The disc gets off to a great start with “That’s My Baby,” a song that is ridiculously cool, sounding like some delicious old bluesy record from decades ago, some gem you somehow missed because its label had a small printing or something. But now here it is, and it is a groovy force to move us. The song has a steady rhythm, some delicious work on keys, and a raw and real vocal performance. I love that sax toward the end. The band jams, and that horn takes the lead, leading us in some dance through the darkness. That’s followed by the album’s title track. Well, one of them, for there are two tracks on this disc titled “Paradise.” This one, “Paradise (Down Home),” kind of eases in and then develops a sort of back porch vibe. Close your eyes, and let this music wash your blues away. Al Gold’s voice has such a rich tone, a voice that is friendly and experienced and wise and true. “Summer breeze blows, and makes you feel so nice.” Oh yes. This one too becomes a good jam, featuring some wonderful work by Al Gold on guitar. There is also some nice stuff by Johnny Sansone on harmonica throughout the track.  I love this music.
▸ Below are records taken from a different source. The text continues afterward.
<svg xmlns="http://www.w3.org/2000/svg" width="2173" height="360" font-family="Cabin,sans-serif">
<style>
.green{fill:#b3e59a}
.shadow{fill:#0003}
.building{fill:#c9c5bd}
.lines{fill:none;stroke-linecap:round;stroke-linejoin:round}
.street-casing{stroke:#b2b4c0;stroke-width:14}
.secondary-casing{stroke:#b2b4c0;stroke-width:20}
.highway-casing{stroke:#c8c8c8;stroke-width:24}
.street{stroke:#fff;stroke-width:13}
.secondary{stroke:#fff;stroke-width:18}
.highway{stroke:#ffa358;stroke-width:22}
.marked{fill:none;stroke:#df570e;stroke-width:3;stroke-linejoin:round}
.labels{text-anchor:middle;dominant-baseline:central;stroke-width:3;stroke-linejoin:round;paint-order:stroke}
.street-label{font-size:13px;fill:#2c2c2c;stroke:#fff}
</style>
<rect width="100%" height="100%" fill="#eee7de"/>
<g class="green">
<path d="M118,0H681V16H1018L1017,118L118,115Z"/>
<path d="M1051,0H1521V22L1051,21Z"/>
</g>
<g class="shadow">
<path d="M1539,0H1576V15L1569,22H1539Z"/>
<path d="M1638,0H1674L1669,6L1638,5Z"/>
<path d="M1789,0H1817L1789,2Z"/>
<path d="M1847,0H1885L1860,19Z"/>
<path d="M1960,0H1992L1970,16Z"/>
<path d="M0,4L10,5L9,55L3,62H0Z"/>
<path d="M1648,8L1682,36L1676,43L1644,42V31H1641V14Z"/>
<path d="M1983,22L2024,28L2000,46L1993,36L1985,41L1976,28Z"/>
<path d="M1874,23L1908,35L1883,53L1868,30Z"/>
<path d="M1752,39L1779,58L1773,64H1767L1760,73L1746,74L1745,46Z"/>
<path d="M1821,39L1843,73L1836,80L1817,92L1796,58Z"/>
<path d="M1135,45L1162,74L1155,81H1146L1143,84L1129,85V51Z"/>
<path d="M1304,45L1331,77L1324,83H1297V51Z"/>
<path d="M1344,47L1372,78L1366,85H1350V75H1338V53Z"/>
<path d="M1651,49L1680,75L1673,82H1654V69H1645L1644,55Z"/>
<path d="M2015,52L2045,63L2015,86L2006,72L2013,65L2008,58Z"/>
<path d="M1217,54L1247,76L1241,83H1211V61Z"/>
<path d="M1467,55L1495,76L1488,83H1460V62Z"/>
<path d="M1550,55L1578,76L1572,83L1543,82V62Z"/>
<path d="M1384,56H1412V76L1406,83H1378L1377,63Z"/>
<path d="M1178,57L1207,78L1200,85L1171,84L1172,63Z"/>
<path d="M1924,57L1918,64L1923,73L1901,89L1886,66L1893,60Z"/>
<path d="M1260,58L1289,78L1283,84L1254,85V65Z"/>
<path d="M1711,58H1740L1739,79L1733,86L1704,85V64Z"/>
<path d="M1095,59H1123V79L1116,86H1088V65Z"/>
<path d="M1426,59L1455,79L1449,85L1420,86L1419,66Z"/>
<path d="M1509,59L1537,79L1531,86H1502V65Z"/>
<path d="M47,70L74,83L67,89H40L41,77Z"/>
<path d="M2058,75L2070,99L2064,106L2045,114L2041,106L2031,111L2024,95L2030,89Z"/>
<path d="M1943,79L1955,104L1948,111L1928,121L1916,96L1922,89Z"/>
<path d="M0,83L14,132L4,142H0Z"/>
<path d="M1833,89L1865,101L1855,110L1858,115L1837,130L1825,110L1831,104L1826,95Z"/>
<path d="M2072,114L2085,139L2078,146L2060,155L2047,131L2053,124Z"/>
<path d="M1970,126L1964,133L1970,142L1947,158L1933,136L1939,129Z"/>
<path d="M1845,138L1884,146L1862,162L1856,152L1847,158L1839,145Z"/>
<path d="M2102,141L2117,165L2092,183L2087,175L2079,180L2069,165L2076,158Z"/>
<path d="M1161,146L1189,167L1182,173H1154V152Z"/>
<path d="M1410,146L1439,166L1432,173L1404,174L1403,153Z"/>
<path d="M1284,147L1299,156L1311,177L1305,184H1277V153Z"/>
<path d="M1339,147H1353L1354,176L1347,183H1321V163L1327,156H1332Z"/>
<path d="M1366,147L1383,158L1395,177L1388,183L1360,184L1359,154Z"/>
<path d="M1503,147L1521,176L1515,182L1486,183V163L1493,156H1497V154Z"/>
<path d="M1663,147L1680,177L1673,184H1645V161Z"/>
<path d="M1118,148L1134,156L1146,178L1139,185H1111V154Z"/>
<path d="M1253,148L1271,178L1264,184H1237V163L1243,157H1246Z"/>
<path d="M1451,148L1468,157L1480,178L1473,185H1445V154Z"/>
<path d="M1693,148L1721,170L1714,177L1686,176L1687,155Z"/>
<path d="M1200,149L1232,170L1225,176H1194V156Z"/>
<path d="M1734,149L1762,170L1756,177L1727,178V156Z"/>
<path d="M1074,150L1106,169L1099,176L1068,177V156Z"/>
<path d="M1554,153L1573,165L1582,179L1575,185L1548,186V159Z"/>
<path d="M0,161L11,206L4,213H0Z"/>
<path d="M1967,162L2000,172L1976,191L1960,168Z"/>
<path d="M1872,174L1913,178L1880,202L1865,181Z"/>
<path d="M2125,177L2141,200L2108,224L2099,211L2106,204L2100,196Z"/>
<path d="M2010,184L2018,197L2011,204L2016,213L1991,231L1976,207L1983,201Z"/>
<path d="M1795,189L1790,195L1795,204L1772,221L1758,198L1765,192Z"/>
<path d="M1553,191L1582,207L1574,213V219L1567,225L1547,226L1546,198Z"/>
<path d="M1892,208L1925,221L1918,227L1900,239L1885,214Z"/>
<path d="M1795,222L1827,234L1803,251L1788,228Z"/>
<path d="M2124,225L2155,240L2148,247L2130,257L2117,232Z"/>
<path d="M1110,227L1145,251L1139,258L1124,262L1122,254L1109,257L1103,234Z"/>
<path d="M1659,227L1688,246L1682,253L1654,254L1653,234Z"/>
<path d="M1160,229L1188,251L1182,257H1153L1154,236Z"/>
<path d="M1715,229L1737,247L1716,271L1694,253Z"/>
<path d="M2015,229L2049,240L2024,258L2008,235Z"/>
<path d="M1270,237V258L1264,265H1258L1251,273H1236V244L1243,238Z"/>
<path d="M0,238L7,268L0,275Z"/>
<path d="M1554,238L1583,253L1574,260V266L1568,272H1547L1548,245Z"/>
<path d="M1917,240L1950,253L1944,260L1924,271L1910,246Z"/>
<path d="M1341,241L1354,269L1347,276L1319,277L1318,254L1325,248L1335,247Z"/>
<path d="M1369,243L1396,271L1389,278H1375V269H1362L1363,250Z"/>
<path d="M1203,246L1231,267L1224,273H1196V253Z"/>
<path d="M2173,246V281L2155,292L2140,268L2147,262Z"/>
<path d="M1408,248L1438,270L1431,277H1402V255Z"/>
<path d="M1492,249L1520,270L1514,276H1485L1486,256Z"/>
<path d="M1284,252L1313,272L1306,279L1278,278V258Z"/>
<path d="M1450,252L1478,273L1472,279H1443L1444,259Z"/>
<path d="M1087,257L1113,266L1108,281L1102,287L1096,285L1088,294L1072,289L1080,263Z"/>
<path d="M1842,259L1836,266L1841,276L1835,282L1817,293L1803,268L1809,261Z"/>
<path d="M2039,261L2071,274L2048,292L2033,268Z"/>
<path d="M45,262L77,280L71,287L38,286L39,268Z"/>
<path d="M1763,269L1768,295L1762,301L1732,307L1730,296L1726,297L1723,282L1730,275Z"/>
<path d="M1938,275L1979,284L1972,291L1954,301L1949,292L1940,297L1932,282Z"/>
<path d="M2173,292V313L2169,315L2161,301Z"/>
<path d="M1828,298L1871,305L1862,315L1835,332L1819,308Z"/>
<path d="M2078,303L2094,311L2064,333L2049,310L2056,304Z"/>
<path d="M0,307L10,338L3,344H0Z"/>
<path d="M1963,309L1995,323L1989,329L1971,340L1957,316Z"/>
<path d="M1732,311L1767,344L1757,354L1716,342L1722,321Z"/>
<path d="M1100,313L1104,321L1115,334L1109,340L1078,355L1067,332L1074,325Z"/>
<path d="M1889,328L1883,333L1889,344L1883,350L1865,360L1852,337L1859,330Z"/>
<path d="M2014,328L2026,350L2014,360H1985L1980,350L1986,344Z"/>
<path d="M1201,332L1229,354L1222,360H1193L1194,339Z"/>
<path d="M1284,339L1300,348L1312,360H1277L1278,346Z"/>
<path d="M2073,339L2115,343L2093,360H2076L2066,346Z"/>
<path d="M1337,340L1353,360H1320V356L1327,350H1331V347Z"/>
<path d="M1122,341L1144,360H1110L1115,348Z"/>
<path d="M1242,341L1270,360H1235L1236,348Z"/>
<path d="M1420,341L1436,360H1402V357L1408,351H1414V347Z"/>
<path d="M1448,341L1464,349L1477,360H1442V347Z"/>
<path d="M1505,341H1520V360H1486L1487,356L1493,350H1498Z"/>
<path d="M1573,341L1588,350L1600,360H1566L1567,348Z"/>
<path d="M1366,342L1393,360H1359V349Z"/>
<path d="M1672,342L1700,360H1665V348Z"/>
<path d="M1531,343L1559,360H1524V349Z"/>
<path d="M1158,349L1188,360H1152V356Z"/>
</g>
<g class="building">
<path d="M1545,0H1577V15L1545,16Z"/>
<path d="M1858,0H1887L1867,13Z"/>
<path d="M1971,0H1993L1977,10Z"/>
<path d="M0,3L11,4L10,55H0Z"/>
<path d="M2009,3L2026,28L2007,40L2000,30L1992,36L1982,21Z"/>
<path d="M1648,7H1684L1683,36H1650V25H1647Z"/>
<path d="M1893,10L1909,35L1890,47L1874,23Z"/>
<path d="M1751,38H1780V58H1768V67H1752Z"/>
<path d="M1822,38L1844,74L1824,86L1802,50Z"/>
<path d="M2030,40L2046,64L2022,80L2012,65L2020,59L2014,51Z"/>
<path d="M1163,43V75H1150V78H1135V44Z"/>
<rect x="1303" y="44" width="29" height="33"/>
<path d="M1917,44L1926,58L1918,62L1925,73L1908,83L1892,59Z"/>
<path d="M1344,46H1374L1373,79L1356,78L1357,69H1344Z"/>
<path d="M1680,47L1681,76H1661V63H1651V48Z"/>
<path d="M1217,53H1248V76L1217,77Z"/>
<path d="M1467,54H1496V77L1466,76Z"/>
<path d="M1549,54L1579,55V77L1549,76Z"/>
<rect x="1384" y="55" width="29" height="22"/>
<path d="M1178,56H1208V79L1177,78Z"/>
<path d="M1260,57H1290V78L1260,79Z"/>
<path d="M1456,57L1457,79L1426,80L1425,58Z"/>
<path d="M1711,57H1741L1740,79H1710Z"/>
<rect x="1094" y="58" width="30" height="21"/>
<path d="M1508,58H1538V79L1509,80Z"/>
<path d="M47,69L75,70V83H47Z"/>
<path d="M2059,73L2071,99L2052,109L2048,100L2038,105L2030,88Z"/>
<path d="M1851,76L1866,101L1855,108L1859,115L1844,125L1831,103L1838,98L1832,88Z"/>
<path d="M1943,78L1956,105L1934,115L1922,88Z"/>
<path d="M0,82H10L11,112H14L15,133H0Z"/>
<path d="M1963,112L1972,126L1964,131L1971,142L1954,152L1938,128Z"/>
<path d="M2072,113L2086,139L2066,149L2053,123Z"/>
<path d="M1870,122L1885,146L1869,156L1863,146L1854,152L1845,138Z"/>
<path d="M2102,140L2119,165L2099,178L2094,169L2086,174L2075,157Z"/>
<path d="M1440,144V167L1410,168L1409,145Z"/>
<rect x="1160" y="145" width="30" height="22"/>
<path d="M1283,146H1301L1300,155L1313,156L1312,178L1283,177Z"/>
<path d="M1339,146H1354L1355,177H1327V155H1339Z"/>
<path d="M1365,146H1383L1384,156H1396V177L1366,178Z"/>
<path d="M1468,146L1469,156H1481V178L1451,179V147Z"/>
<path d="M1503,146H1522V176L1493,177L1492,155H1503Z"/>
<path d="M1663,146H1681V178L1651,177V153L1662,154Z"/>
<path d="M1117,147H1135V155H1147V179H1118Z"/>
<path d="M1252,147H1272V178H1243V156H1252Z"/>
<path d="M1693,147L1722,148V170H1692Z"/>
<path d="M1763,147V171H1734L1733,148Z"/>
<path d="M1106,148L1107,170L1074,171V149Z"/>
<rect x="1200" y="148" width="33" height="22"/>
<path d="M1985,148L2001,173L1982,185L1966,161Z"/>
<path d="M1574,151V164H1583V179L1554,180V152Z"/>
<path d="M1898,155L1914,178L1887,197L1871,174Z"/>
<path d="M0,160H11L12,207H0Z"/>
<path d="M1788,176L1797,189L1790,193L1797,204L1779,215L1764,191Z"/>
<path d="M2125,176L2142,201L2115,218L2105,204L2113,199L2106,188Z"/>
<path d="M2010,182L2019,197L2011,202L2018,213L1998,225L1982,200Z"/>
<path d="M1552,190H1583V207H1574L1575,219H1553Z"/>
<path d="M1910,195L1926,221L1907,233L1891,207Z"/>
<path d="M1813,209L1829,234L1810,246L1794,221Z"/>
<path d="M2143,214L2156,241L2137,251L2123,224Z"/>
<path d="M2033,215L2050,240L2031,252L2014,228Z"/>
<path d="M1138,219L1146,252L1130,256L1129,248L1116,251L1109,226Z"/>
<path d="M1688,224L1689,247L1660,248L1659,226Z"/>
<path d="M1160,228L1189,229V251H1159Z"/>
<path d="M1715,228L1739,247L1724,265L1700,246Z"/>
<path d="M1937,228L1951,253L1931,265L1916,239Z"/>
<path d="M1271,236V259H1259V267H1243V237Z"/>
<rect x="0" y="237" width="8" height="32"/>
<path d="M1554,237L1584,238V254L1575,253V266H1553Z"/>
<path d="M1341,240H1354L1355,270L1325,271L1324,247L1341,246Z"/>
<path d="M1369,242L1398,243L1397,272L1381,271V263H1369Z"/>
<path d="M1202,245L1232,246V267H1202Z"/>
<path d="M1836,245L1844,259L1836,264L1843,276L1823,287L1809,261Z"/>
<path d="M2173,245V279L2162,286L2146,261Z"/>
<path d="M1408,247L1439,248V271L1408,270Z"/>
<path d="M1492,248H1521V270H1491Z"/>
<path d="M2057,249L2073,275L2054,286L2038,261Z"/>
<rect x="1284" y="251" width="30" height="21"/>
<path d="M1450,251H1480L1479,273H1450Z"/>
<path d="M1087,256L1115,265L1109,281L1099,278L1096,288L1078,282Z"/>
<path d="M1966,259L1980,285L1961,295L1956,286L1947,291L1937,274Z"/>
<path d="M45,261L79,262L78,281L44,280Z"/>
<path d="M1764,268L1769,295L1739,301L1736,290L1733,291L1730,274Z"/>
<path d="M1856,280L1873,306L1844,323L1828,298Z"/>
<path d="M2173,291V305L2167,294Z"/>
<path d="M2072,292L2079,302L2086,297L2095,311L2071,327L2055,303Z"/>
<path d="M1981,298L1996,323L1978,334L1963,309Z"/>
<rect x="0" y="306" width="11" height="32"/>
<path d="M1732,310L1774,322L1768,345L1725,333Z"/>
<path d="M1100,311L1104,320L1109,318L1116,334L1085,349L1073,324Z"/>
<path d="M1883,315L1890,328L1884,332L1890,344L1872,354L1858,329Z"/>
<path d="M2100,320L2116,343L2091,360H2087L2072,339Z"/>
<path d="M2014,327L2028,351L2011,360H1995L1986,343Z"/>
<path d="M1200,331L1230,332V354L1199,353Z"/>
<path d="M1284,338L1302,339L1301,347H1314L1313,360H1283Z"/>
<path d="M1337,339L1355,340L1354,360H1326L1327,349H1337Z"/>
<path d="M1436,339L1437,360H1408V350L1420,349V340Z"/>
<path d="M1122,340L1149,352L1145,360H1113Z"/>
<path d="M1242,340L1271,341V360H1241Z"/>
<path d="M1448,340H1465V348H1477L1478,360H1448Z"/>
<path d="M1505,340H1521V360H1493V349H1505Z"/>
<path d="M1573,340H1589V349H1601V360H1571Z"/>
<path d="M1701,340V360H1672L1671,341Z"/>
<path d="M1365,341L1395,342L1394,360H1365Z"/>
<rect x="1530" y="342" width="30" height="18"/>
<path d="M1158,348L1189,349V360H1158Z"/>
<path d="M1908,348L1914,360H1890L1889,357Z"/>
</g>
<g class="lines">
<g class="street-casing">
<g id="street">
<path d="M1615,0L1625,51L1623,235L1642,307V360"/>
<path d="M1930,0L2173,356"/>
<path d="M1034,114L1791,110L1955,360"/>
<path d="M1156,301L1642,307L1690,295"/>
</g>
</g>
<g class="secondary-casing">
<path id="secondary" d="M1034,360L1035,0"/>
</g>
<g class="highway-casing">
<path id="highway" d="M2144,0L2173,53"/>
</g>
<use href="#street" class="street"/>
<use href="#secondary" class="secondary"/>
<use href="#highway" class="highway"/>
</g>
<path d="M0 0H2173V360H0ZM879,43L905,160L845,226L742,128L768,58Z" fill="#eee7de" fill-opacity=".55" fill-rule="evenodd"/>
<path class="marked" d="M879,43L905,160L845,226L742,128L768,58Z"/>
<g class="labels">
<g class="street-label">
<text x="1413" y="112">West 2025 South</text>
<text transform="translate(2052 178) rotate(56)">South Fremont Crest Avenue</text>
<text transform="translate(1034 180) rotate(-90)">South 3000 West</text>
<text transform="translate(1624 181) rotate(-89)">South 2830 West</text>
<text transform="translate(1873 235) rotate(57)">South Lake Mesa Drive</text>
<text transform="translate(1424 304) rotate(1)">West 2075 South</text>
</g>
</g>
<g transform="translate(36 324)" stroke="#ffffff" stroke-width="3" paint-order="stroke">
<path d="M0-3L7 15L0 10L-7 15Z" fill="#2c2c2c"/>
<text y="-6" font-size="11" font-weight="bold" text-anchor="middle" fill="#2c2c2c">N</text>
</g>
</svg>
There is something exciting, perhaps even dangerous going on in “Tramps Take Linden.” You get the sense of it as the song begins. And Al Gold’s voice is so low, it sneaks up on you, rising up from the darkness, sounding like it might be the bass at first, a very cool effect. “The people of Linden got no sleep last night.” Then “Mr. Banker” comes at you like a train, rumbling along the tracks, and you just want to jump on at the next stop. But, baby, this train makes no stops, you just have to hop on, take your chances. Don’t worry, everyone makes it. This is a song of financial woes, but it sounds so good. When he sings “Now you want to take my home, make me leave this town,” you get the sense that there are probably better places on the horizon for him. This song was written in reaction to the banking crisis from a decade ago (Al Gold was kind enough to include some brief thoughts on each of the songs in the liner notes). Then “Ramblin’ Pony Blues” has a delicious heavy blues rock sound, like early Fleetwood Mac (which to my ears is still their best stuff). “That’s it, as far as I’m concerned,” he says with some satisfaction as the track comes to a close. “That’s it.” Indeed, it is.

I dig that harmonica at the beginning of “Boogie In The Dark,” which starts off as a cool little jam, loose and raw. I also love the backing vocals echoing the title line, just wonderful. That is Cassidy Rain (of The Outcrops), and after a bit, she then begins to be a more prominent force in this song, as it becomes more of a duet. That’s followed by “Got A Mind,” and from the moment this track begins, I am feeling that the world is a great place. That stuff by Eric Heilner on piano is wonderful. The song kicks in to become a rockin’ celebration, with some excellent work on saxophone, helping to give this a classic sound. This one ought to get you dancing. Toss your troubles aside, kick off your shoes, and twirl your partner round the room. “I’ve got a mind to travel/Got a mind to travel on.” Then some bluesy guitar work starts “Won’t Sleep Tonight,” like some lonely prayer from deep in the night. And when the song kicks in, Al sings, “You don’t know how I feel/Words came out all wrong.” Oh yes, this is blues through and through, and features some good work on organ as well as guitar. We then get the second of the two “Paradise” tracks, this one “Paradise (Uptown),” a sort of joyous swinging blues number that features Dave Stryker on guitar. This one also has some nice stuff on organ. The album concludes with another dance number, an instrumental track titled “Maplehood Limbo,” which features some wonderful work on percussion, including a short solo.

CD Track List
  1. That’s My Baby
  2. Paradise (Downhome)
  3. Tramps Take Linden
  4. Mr. Banker
  5. Ramblin’ Pony Blues
  6. Boogie In The Dark
  7. Got A Mind
  8. Won’t Sleep Tonight
  9. Paradise (Uptown)
  10. Maplehood Limbo
Al Gold’s Paradise is scheduled to be released on March 6, 2020.